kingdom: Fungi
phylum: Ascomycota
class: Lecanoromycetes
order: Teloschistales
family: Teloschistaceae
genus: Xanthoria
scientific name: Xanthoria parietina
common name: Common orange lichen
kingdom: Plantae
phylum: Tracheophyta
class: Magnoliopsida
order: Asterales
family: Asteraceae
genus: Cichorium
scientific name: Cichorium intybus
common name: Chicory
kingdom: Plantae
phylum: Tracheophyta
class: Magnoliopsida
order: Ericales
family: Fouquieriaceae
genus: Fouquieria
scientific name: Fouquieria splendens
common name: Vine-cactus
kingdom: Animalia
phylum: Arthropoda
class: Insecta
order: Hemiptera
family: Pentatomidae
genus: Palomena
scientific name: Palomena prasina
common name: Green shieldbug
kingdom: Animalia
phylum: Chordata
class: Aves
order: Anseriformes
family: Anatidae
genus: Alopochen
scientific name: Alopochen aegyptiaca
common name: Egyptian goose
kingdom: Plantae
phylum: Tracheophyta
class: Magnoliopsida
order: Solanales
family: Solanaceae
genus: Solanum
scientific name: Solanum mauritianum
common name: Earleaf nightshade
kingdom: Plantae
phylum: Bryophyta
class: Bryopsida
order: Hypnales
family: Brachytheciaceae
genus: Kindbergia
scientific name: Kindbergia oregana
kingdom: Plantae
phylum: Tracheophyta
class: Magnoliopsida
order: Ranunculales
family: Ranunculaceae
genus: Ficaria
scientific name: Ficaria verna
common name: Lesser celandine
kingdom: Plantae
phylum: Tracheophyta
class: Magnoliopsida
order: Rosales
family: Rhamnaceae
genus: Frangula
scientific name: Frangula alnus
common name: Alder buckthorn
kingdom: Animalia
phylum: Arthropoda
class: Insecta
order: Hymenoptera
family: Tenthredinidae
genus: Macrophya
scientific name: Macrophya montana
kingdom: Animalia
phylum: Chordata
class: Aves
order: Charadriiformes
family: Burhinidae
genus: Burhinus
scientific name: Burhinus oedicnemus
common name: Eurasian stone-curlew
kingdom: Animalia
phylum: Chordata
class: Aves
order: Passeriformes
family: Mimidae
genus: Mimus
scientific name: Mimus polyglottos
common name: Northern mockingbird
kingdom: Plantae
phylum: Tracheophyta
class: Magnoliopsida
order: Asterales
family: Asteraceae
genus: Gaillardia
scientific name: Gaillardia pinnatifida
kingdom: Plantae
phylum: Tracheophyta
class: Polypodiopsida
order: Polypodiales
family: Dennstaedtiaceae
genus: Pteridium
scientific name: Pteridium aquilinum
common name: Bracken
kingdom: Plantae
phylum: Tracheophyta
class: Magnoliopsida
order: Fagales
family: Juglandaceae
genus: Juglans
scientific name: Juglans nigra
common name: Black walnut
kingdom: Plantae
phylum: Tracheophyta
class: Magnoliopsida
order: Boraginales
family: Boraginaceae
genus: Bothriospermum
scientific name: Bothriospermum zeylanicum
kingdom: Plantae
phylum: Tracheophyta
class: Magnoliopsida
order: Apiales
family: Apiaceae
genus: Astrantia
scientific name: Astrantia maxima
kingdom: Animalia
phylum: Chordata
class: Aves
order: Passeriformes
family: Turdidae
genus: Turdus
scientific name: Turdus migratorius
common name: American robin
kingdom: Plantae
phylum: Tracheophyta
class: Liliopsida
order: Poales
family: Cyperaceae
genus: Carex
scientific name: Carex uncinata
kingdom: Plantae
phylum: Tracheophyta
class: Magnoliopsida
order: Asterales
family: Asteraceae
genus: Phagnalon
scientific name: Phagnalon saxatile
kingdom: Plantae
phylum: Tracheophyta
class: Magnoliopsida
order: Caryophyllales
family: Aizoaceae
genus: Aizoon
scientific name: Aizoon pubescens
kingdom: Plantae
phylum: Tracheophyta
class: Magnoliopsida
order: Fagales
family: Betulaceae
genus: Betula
============
DIRECTIONS
Reproduce all the records above line for line, without changing anything.

COMPLETED EXERCISE
kingdom: Fungi
phylum: Ascomycota
class: Lecanoromycetes
order: Teloschistales
family: Teloschistaceae
genus: Xanthoria
scientific name: Xanthoria parietina
common name: Common orange lichen
kingdom: Plantae
phylum: Tracheophyta
class: Magnoliopsida
order: Asterales
family: Asteraceae
genus: Cichorium
scientific name: Cichorium intybus
common name: Chicory
kingdom: Plantae
phylum: Tracheophyta
class: Magnoliopsida
order: Ericales
family: Fouquieriaceae
genus: Fouquieria
scientific name: Fouquieria splendens
common name: Vine-cactus
kingdom: Animalia
phylum: Arthropoda
class: Insecta
order: Hemiptera
family: Pentatomidae
genus: Palomena
scientific name: Palomena prasina
common name: Green shieldbug
kingdom: Animalia
phylum: Chordata
class: Aves
order: Anseriformes
family: Anatidae
genus: Alopochen
scientific name: Alopochen aegyptiaca
common name: Egyptian goose
kingdom: Plantae
phylum: Tracheophyta
class: Magnoliopsida
order: Solanales
family: Solanaceae
genus: Solanum
scientific name: Solanum mauritianum
common name: Earleaf nightshade
kingdom: Plantae
phylum: Bryophyta
class: Bryopsida
order: Hypnales
family: Brachytheciaceae
genus: Kindbergia
scientific name: Kindbergia oregana
kingdom: Plantae
phylum: Tracheophyta
class: Magnoliopsida
order: Ranunculales
family: Ranunculaceae
genus: Ficaria
scientific name: Ficaria verna
common name: Lesser celandine
kingdom: Plantae
phylum: Tracheophyta
class: Magnoliopsida
order: Rosales
family: Rhamnaceae
genus: Frangula
scientific name: Frangula alnus
common name: Alder buckthorn
kingdom: Animalia
phylum: Arthropoda
class: Insecta
order: Hymenoptera
family: Tenthredinidae
genus: Macrophya
scientific name: Macrophya montana
kingdom: Animalia
phylum: Chordata
class: Aves
order: Charadriiformes
family: Burhinidae
genus: Burhinus
scientific name: Burhinus oedicnemus
common name: Eurasian stone-curlew
kingdom: Animalia
phylum: Chordata
class: Aves
order: Passeriformes
family: Mimidae
genus: Mimus
scientific name: Mimus polyglottos
common name: Northern mockingbird
kingdom: Plantae
phylum: Tracheophyta
class: Magnoliopsida
order: Asterales
family: Asteraceae
genus: Gaillardia
scientific name: Gaillardia pinnatifida
kingdom: Plantae
phylum: Tracheophyta
class: Polypodiopsida
order: Polypodiales
family: Dennstaedtiaceae
genus: Pteridium
scientific name: Pteridium aquilinum
common name: Bracken
kingdom: Plantae
phylum: Tracheophyta
class: Magnoliopsida
order: Fagales
family: Juglandaceae
genus: Juglans
scientific name: Juglans nigra
common name: Black walnut
kingdom: Plantae
phylum: Tracheophyta
class: Magnoliopsida
order: Boraginales
family: Boraginaceae
genus: Bothriospermum
scientific name: Bothriospermum zeylanicum
kingdom: Plantae
phylum: Tracheophyta
class: Magnoliopsida
order: Apiales
family: Apiaceae
genus: Astrantia
scientific name: Astrantia maxima
kingdom: Animalia
phylum: Chordata
class: Aves
order: Passeriformes
family: Turdidae
genus: Turdus
scientific name: Turdus migratorius
common name: American robin
kingdom: Plantae
phylum: Tracheophyta
class: Liliopsida
order: Poales
family: Cyperaceae
genus: Carex
scientific name: Carex uncinata
kingdom: Plantae
phylum: Tracheophyta
class: Magnoliopsida
order: Asterales
family: Asteraceae
genus: Phagnalon
scientific name: Phagnalon saxatile
kingdom: Plantae
phylum: Tracheophyta
class: Magnoliopsida
order: Caryophyllales
family: Aizoaceae
genus: Aizoon
scientific name: Aizoon pubescens
kingdom: Plantae
phylum: Tracheophyta
class: Magnoliopsida
order: Fagales
family: Betulaceae
genus: Betula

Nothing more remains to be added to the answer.